Task to carry out: The records below are to be set down again exactly, with the pictures left out.
★ ★ ★ ★
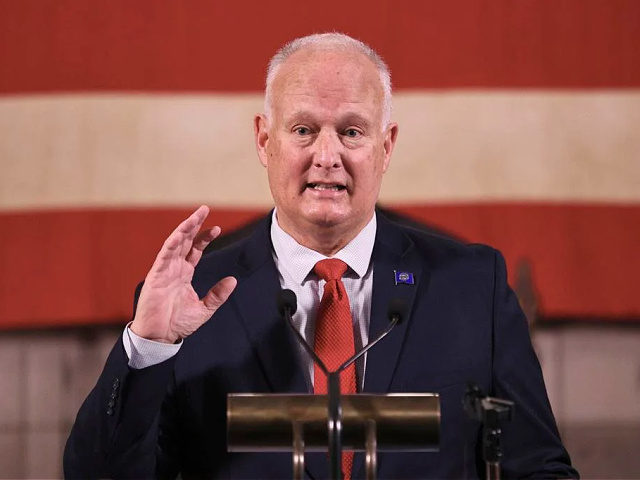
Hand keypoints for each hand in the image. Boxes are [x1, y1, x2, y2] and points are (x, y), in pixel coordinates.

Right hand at [130, 205, 236, 342]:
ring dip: (183, 230)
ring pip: (174, 244)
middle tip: (204, 209)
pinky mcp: (155, 277)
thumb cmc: (177, 323)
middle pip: (185, 241)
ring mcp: (164, 270)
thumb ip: (218, 294)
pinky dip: (171, 245)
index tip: (216, 228)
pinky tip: (179, 236)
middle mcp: (174, 268)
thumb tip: (233, 280)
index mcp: (185, 273)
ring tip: (194, 217)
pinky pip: (163, 257)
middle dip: (194, 224)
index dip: (204, 237)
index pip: (195, 249)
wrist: (160, 337)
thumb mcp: (204, 309)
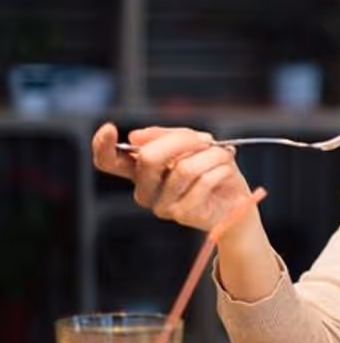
★ ★ ★ ★
Answer to the problem:
Hand keypoints for each hand in the image. Boxes are [x1, y1, x2, y2] and points are (x, y), in pixel coordinates.

Right hand at [130, 205, 236, 342]:
ring dip: (183, 230)
ring pip: (174, 244)
middle tip: (204, 209)
pinky mcp: (155, 277)
thumb cmc: (177, 323)
middle pip: (185, 241)
ring mcp: (164, 270)
thumb ip: (218, 294)
pinky dip: (171, 245)
index tip: (216, 228)
pinky tip: (179, 236)
middle mcp: (174, 268)
thumb tip: (233, 280)
index mcp: (185, 273)
ring tip: (194, 217)
pinky pip: (163, 257)
middle dip: (194, 224)
index dip: (204, 237)
index pip: (195, 249)
wrist: (160, 337)
thumb mcp: (204, 309)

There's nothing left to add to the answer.